**Tâche à réaliser**. Extrais de l'article sur le bilan d'Ennahdha tout ce qui va de « Humiliation suprême pour » jusqu'à « aux fonds insondables. », sans rien y changer.

**Texte de lecture**.
Humiliation suprême pour les Tunisiens, héritiers d’une civilisation trois fois millénaire, qui voient désormais le nom de leur pays associé au terrorisme. C’en est fini de l’image d’une Tunisie douce et tolérante.
Par Moez Ben Salem
Au mois de juillet 2012, un précédent article: ‘‘Bilan remarquable d’Ennahdha en 100 points’’ a dressé le bilan peu honorable d’Ennahdha au cours des huit mois d’exercice du pouvoir. Toutefois, on était loin de se douter que la cadence des évènements allait s’accélérer et que la Tunisie allait entamer par la suite une véritable descente aux enfers, la menant vers des abimes aux fonds insondables.
La montée crescendo des violences salafistes
En effet, le cycle de la violence, qui avait débuté dès novembre 2011, allait s’accélérer à un rythme effréné. Durant le mois de ramadan, profitant d’un sentiment d’impunité, les salafistes allaient se livrer à de nombreuses actions violentes, visant particulièrement les évènements culturels et artistiques, la plus grave étant celle qui s’est produite à Bizerte à l’occasion du festival d’Al Aqsa, au cours duquel des fanatiques se sont attaqués aux organisateurs, à coups de sabre, entrainant de graves blessures qui auraient pu être fatales. Les images de ces violences, qui ont tourné en boucle sur les chaines de télévision et les réseaux sociaux, étaient insoutenables! La police n’est intervenue qu’une heure après l’agression pour arrêter 4 assaillants qui seront par la suite relâchés par le juge.

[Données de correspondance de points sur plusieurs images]
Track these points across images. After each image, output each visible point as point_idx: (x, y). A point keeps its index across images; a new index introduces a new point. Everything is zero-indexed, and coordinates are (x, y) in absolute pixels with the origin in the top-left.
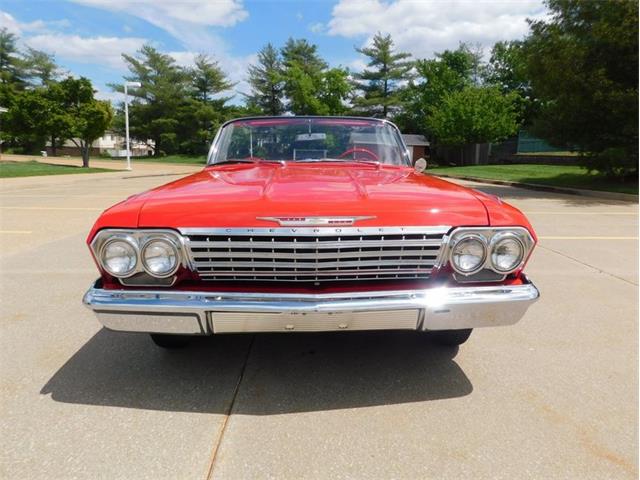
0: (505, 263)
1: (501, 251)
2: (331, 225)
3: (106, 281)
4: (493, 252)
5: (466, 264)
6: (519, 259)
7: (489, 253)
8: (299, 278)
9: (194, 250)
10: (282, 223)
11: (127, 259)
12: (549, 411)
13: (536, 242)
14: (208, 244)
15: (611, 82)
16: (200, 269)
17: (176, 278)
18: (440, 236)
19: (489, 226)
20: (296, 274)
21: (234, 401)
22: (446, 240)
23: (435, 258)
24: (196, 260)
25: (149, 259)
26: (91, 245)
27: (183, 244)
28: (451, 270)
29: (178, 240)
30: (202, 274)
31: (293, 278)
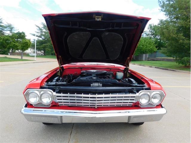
0: (156, 101)
1: (155, 98)
3: (28, 105)
4: (152, 98)
5: (144, 101)
7: (151, 98)
8: (90, 105)
9: (57, 96)
11: (36, 98)
13: (166, 95)
14: (62, 95)
15: (185, 38)
16: (59, 102)
17: (51, 105)
19: (151, 90)
20: (89, 104)
22: (137, 95)
23: (134, 100)
24: (58, 99)
25: (43, 99)
26: (24, 94)
27: (54, 95)
28: (139, 104)
29: (52, 93)
30: (60, 104)
31: (89, 105)
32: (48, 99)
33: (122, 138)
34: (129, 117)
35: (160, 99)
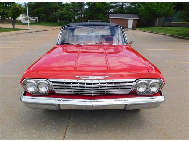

**Problème résolu**.
Humiliation suprême pour les Tunisiens, héritiers d’une civilisation trois fois millénaire, qui voient désormais le nom de leur pays associé au terrorisme. C’en est fini de l’image d’une Tunisie douce et tolérante.
Par Moez Ben Salem
Au mois de juillet 2012, un précédent article: ‘‘Bilan remarquable d’Ennahdha en 100 points’’ a dressé le bilan peu honorable d’Ennahdha au cours des huit mois d’exercice du pouvoir. Toutefois, on était loin de se douter que la cadence des évènements allait s’accélérer et que la Tunisie allait entamer par la suite une véritable descente aux enfers, la menant vers des abimes aux fonds insondables.